- [WHAT TO WORK ON]: Retype verbatim the lines of the listing, from the very first through the line with "qui arrache à leurs".

- [EXERCISE INPUT]:
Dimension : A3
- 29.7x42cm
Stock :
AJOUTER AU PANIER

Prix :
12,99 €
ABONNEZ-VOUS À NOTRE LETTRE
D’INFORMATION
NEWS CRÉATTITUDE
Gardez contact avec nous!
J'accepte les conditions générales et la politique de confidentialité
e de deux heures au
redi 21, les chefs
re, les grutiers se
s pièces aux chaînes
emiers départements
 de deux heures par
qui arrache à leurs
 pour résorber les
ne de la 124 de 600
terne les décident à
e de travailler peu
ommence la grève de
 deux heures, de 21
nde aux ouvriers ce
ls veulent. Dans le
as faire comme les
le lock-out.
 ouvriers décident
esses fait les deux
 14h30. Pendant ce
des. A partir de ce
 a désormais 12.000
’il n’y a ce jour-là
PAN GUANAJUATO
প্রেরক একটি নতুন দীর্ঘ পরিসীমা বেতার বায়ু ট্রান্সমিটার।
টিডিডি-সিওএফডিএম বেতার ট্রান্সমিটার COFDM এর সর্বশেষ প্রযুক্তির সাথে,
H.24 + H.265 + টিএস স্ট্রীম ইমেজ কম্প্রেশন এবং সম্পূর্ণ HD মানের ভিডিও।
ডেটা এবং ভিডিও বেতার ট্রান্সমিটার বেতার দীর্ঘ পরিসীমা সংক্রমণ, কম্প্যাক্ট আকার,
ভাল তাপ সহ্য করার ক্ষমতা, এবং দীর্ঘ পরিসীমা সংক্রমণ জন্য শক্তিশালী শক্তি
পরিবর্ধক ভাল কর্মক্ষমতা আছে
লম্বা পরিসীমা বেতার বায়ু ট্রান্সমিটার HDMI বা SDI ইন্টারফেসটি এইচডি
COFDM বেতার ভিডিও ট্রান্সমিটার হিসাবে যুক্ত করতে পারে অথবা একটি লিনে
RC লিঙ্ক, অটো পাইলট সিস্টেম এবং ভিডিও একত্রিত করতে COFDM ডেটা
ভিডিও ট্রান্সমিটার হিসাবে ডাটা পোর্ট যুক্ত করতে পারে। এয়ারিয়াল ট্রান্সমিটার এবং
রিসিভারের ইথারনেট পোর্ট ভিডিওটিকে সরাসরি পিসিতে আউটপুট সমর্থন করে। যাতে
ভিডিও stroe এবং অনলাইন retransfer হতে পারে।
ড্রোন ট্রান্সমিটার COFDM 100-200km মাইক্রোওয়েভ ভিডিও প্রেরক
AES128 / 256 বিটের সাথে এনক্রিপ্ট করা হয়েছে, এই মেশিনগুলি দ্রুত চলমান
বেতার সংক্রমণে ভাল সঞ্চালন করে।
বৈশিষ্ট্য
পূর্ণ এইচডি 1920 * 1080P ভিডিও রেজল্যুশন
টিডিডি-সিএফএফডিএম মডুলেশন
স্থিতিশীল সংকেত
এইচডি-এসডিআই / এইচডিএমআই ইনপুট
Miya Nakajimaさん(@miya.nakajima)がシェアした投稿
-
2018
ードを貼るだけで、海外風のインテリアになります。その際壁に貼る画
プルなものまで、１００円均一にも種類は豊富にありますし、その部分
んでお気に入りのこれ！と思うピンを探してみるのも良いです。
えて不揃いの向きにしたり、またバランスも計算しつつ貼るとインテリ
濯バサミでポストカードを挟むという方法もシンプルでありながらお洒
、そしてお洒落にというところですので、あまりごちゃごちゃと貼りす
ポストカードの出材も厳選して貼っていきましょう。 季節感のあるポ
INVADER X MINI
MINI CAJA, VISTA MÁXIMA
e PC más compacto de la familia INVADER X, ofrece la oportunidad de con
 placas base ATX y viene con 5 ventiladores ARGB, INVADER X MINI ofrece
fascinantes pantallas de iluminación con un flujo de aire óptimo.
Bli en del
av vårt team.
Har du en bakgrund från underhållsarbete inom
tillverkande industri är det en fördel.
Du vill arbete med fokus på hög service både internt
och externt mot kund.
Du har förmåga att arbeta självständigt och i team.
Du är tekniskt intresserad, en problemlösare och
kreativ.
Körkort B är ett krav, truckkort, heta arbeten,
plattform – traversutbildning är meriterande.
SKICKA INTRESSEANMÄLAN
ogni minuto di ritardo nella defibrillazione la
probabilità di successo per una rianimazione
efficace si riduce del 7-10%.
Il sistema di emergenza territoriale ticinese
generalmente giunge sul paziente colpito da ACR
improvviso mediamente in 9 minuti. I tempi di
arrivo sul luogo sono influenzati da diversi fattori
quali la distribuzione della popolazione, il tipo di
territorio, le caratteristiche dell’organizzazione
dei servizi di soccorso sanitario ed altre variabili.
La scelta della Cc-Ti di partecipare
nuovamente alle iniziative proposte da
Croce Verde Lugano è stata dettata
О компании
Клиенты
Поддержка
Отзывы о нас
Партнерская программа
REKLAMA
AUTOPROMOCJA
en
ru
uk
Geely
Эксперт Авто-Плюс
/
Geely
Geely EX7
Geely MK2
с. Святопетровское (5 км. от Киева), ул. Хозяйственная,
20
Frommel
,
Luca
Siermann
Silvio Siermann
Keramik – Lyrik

- [EXERCISE RESPONSE]:
Dimension : A3
- 29.7x42cm
Stock :
AJOUTER AU PANIER

Prix :
12,99 €
ABONNEZ-VOUS À NOTRE LETTRE
D’INFORMATION
NEWS CRÉATTITUDE
Gardez contact avec nous!
J'accepte les conditions générales et la politique de confidentialité
e de deux heures au
redi 21, les chefs
re, les grutiers se
s pièces aux chaînes
emiers départements
 de deux heures par
qui arrache à leurs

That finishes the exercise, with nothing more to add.